The US Supreme Court [official website] on Thursday ruled [opinion, PDF] 5-4 in Walker v. Sons of Confederate Veterans [SCOTUSblog materials] that state governments can restrict the kinds of messages printed on specialty licence plates. The Sons of Confederate Veterans [advocacy website] had argued that the Texas government’s refusal to issue specialty licence plates including an image of the confederate flag violated First Amendment [LII backgrounder] free speech protections.

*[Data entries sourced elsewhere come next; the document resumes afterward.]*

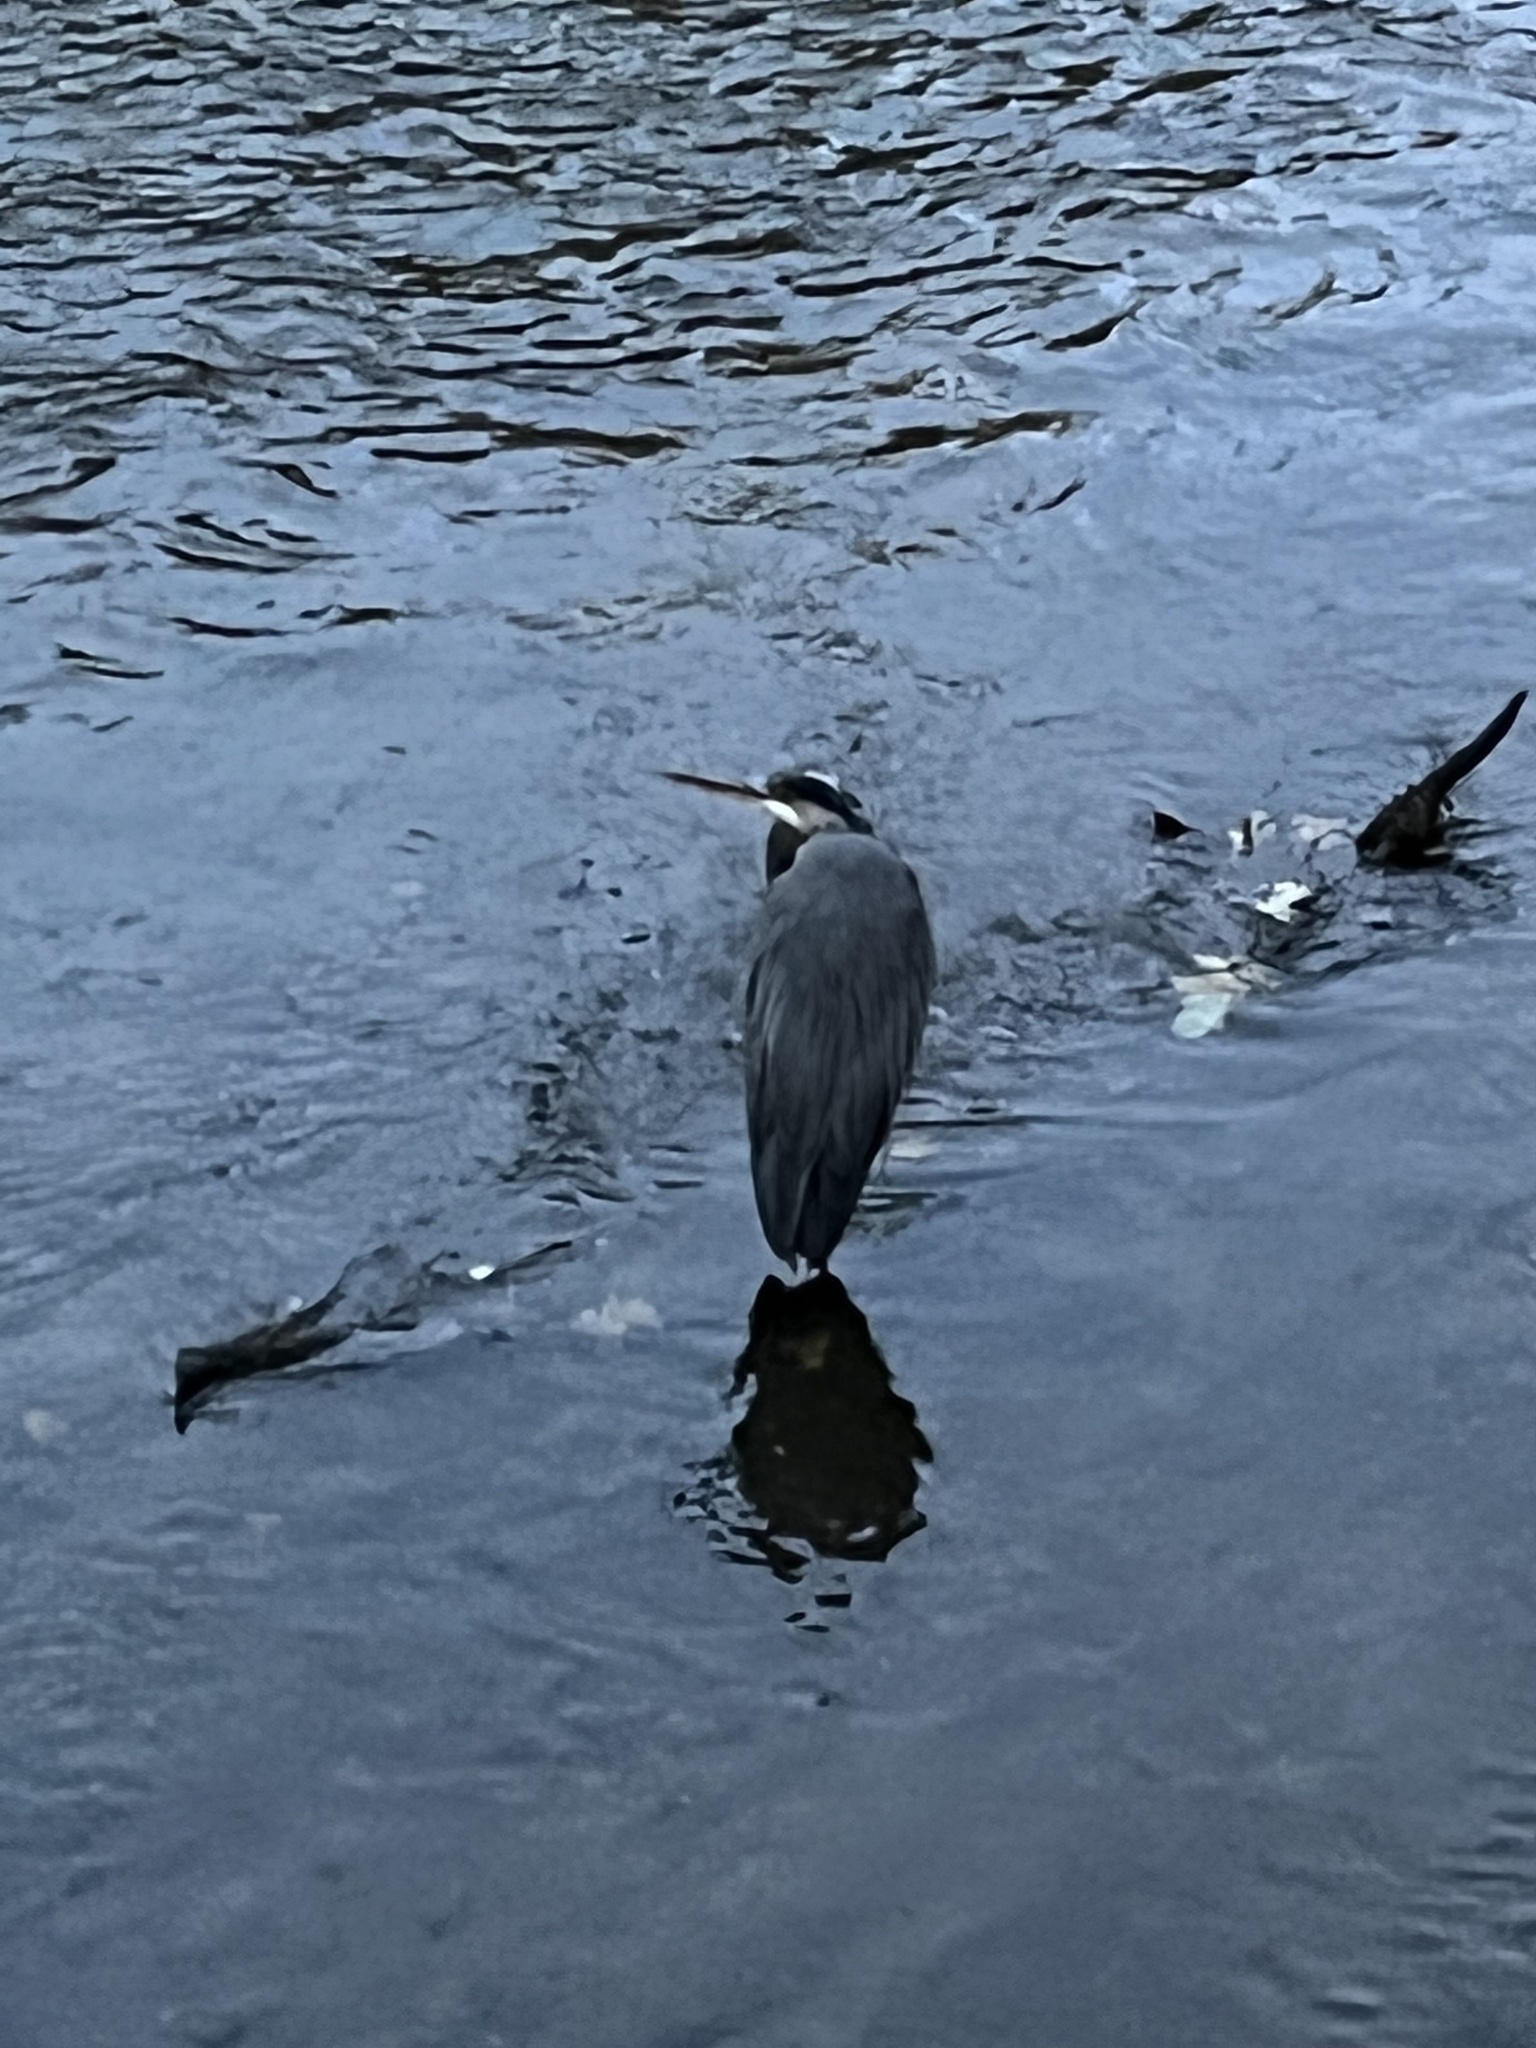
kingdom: Animalia
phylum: Chordata
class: Aves
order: Pelecaniformes
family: Ardeidae
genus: Ardea
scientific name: Ardea herodias
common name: Great blue heron
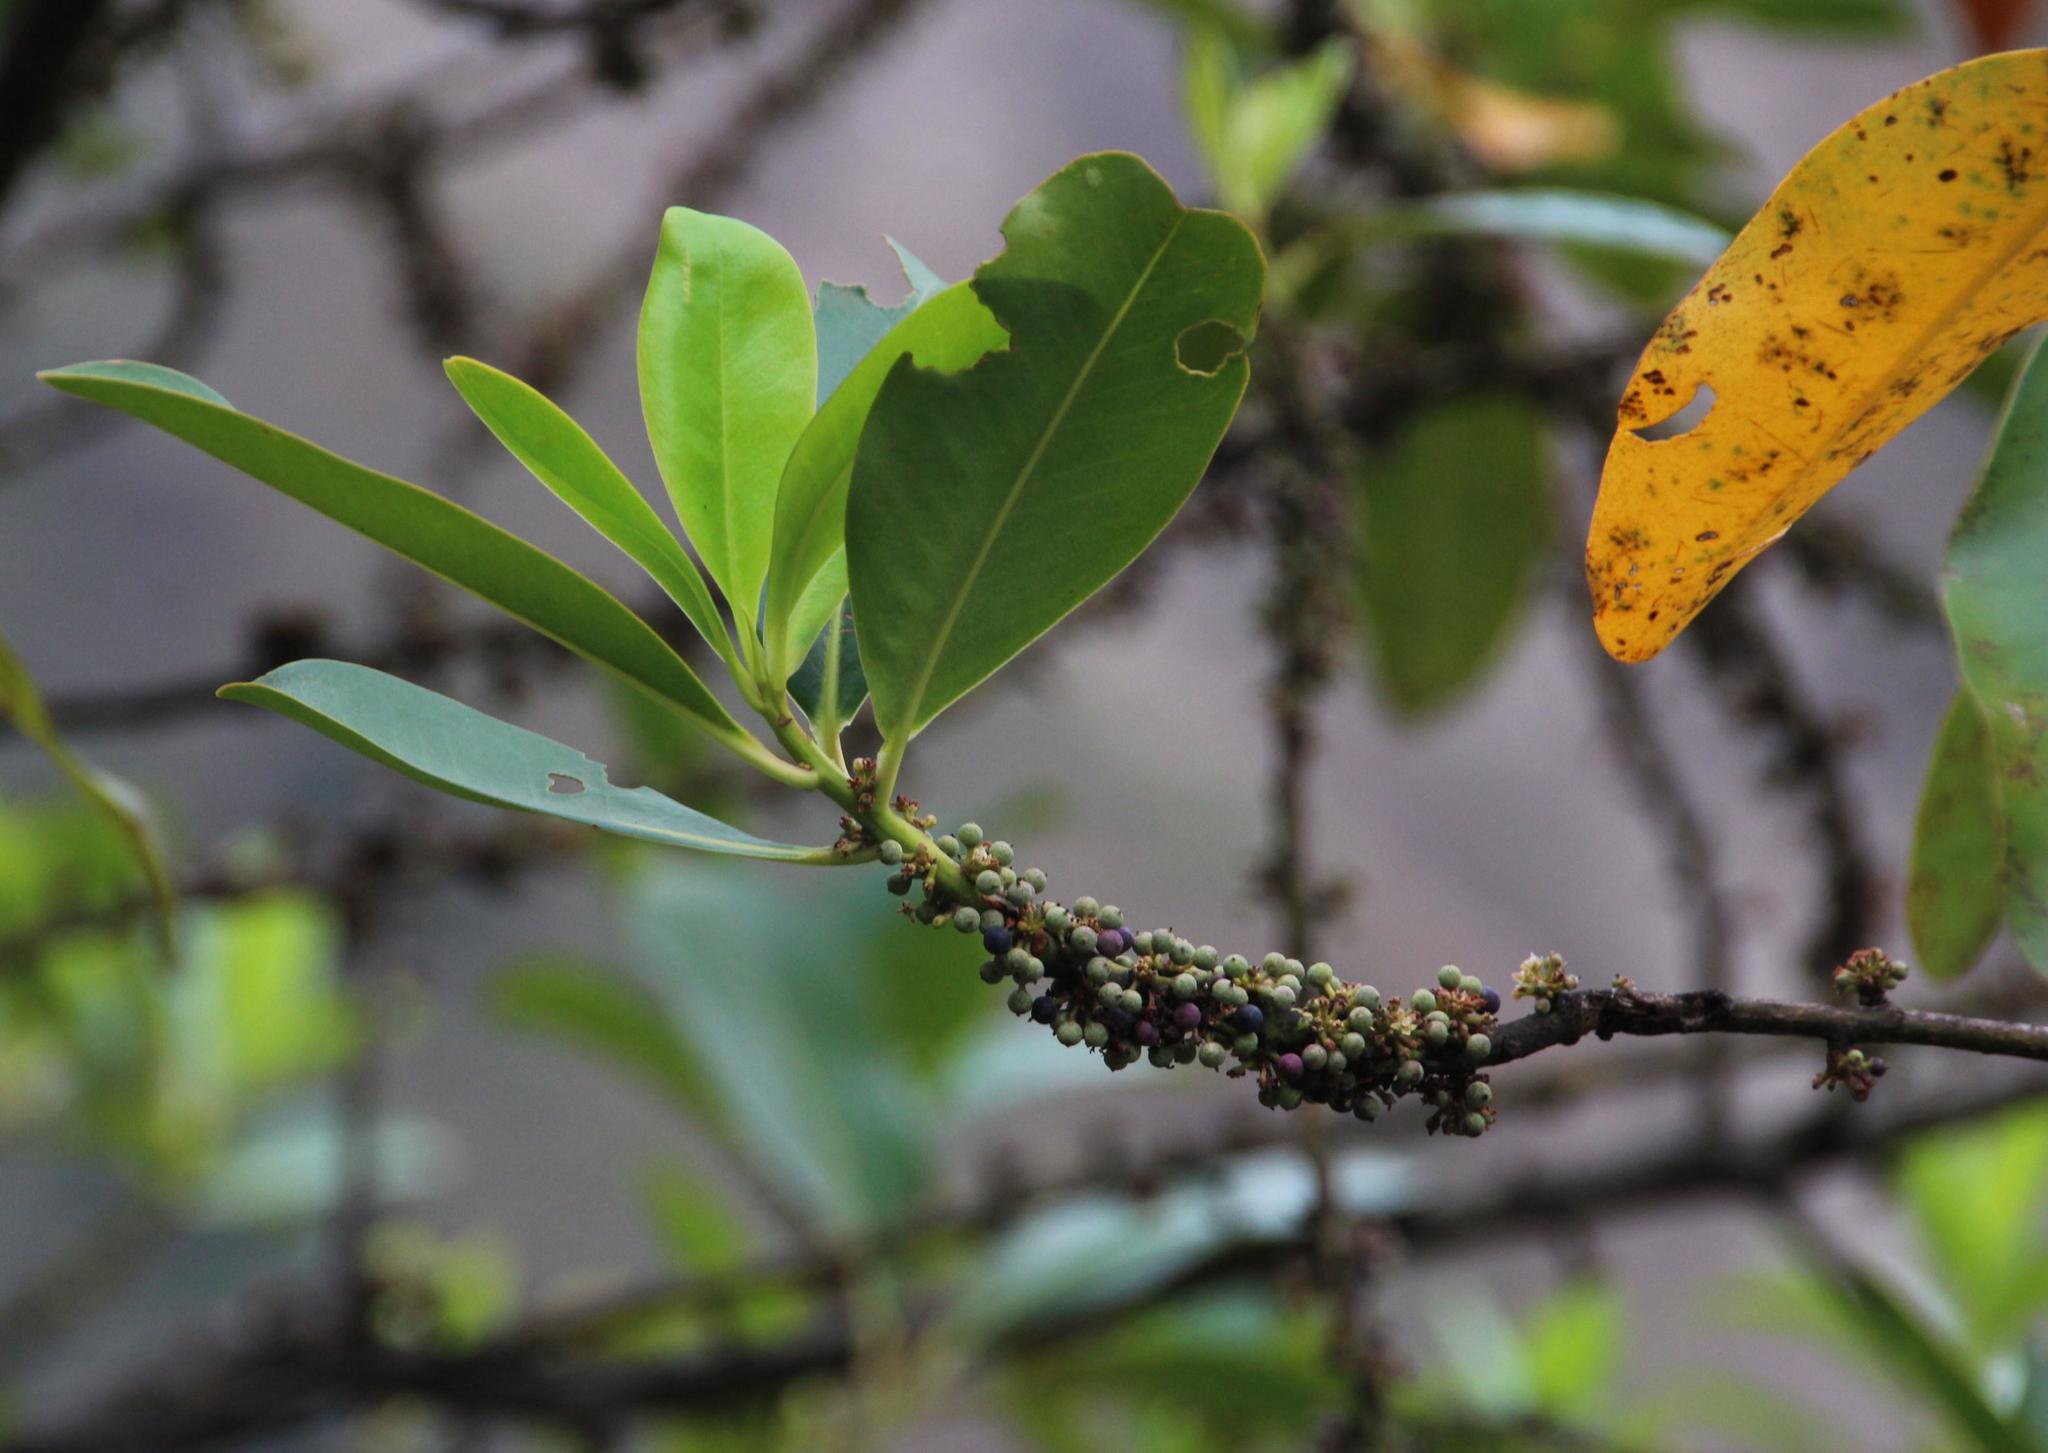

Writing for the majority, Justice Stephen Breyer rejected the argument, saying that because they are issued by the state, specialty license plates constitute government speech [LII backgrounder] and are not held to the same level of scrutiny as other forms of speech:
Indeed, a person who displays a message on a Texas license plate likely intends to convey to the public that the State has endorsed that message. If not, the individual could simply display the message in question in larger letters on a bumper sticker right next to the plate. But the individual prefers a license plate design to the purely private speech expressed through bumper stickers. That may well be because Texas’s license plate designs convey government agreement with the message displayed.
The decision reversed an earlier ruling [opinion, PDF] by the US Court of Appeals for the Fifth Circuit [official website].
Justice Samuel Alito wrote the dissent, joined by Chief Justice John Roberts and Justices Antonin Scalia and Anthony Kennedy. The court granted certiorari in the case last December and heard oral arguments [JURIST reports] in March.